Altogether, our study demonstrates that dual-task performance is specifically impaired in settings with intra-modal response-code conflict, extending similar findings on cross-modal interference. Intriguingly, S-R incompatible responses exhibited smaller costs than did compatible ones when response codes were incongruent to each other, even after removing trials with strongly synchronized responding. This generalizes the asymmetric dual-task cost distribution noted by Pieczykolan and Huestegge (2014) beyond cross-modal settings. We suggest that response-code conflicts between two concurrently implemented unimodal mapping rules entail outcome-related crosstalk that is flexibly modulated by a strategic prioritization of limited processing capacity and/or biased attention based on mapping selection difficulty as well as response grouping. Together with other recent studies (Hoffmann et al., 2020; Mattes et al., 2020; Schumacher & Hazeltine, 2016), our findings point to relevant mechanisms involved in dual-tasking that are not sufficiently captured by the structural response selection bottleneck model. Furthermore, they support the view that multiple mechanisms, including crosstalk between (sub)tasks and flexible resource allocation, jointly determine performance costs in dual-task settings, at least in those without entirely separate processing streams and with highly similar response sets.
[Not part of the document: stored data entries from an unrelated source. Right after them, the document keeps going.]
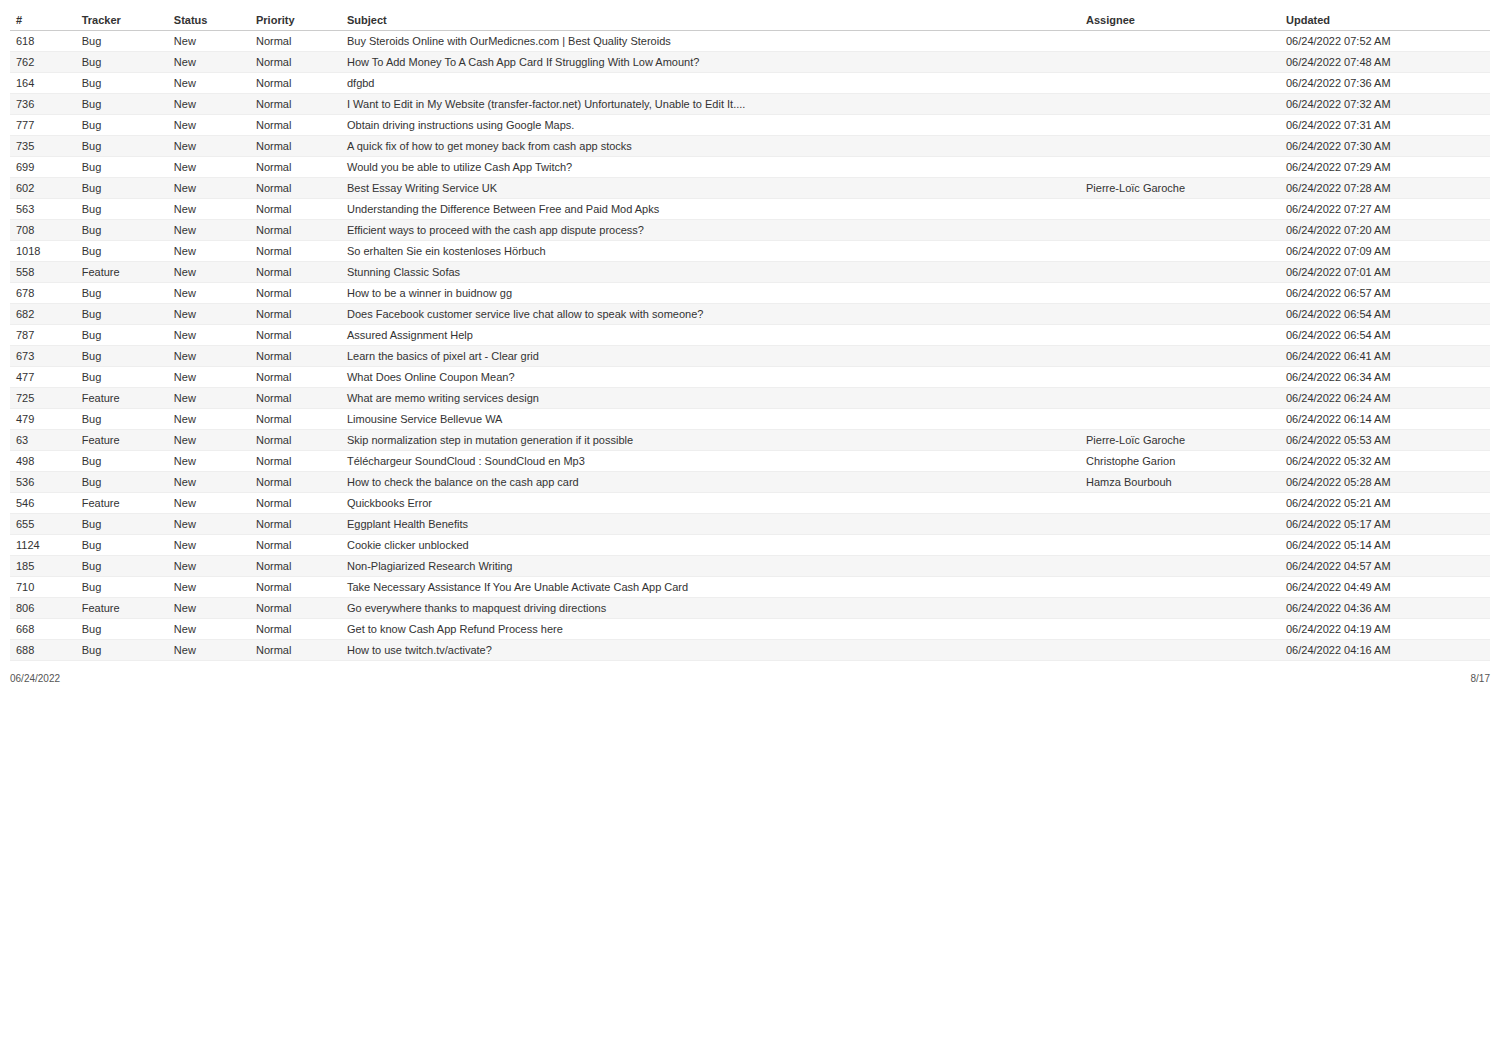| # | Tracker | Status | Priority | Subject | Assignee | Updated |
| --- | --- | --- | --- | --- | --- | --- |
| 618 | Bug | New | Normal | Buy Steroids Online with OurMedicnes.com / Best Quality Steroids | | 06/24/2022 07:52 AM |
| 762 | Bug | New | Normal | How To Add Money To A Cash App Card If Struggling With Low Amount? | | 06/24/2022 07:48 AM |
| 164 | Bug | New | Normal | dfgbd | | 06/24/2022 07:36 AM |
| 736 | Bug | New | Normal | I Want to Edit in My Website (transfer-factor.net) Unfortunately, Unable to Edit It.... | | 06/24/2022 07:32 AM |
| 777 | Bug | New | Normal | Obtain driving instructions using Google Maps. | | 06/24/2022 07:31 AM |
| 735 | Bug | New | Normal | A quick fix of how to get money back from cash app stocks | | 06/24/2022 07:30 AM |
| 699 | Bug | New | Normal | Would you be able to utilize Cash App Twitch? | | 06/24/2022 07:29 AM |
| 602 | Bug | New | Normal | Best Essay Writing Service UK | Pierre-Loïc Garoche | 06/24/2022 07:28 AM |
| 563 | Bug | New | Normal | Understanding the Difference Between Free and Paid Mod Apks | | 06/24/2022 07:27 AM |
| 708 | Bug | New | Normal | Efficient ways to proceed with the cash app dispute process? | | 06/24/2022 07:20 AM |
| 1018 | Bug | New | Normal | So erhalten Sie ein kostenloses Hörbuch | | 06/24/2022 07:09 AM |
| 558 | Feature | New | Normal | Stunning Classic Sofas | | 06/24/2022 07:01 AM |
| 678 | Bug | New | Normal | How to be a winner in buidnow gg | | 06/24/2022 06:57 AM |
| 682 | Bug | New | Normal | Does Facebook customer service live chat allow to speak with someone? | | 06/24/2022 06:54 AM |
| 787 | Bug | New | Normal | Assured Assignment Help | | 06/24/2022 06:54 AM |
| 673 | Bug | New | Normal | Learn the basics of pixel art - Clear grid | | 06/24/2022 06:41 AM |
| 477 | Bug | New | Normal | What Does Online Coupon Mean? | | 06/24/2022 06:34 AM |
| 725 | Feature | New | Normal | What are memo writing services design | | 06/24/2022 06:24 AM |
| 479 | Bug | New | Normal | Limousine Service Bellevue WA | | 06/24/2022 06:14 AM |
| 63 | Feature | New | Normal | Skip normalization step in mutation generation if it possible | Pierre-Loïc Garoche | 06/24/2022 05:53 AM |
| 498 | Bug | New | Normal | Téléchargeur SoundCloud : SoundCloud en Mp3 | Christophe Garion | 06/24/2022 05:32 AM |
| 536 | Bug | New | Normal | How to check the balance on the cash app card | Hamza Bourbouh | 06/24/2022 05:28 AM |
| 546 | Feature | New | Normal | Quickbooks Error | | 06/24/2022 05:21 AM |
| 655 | Bug | New | Normal | Eggplant Health Benefits | | 06/24/2022 05:17 AM |
| 1124 | Bug | New | Normal | Cookie clicker unblocked | | 06/24/2022 05:14 AM |
| 185 | Bug | New | Normal | Non-Plagiarized Research Writing | | 06/24/2022 04:57 AM |
| 710 | Bug | New | Normal | Take Necessary Assistance If You Are Unable Activate Cash App Card | | 06/24/2022 04:49 AM |
| 806 | Feature | New | Normal | Go everywhere thanks to mapquest driving directions | | 06/24/2022 04:36 AM |
| 668 | Bug | New | Normal | Get to know Cash App Refund Process here | | 06/24/2022 04:19 AM |
| 688 | Bug | New | Normal | How to use twitch.tv/activate? | | 06/24/2022 04:16 AM |
06/24/2022 8/17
With age, the overall increase of response-related crosstalk in dual-tasking indicates particular age-related deficits in multiple-action control at the level of task-set shielding. The ability to differentiate and concurrently select two simple but spatially incongruent mappings with high dimensional overlap in input and output appears to become a challenge. This might reflect an increasingly suboptimal weighting of attentional resources in advanced age, including a detrimental over-reliance on the top–down allocation of these resources to either task.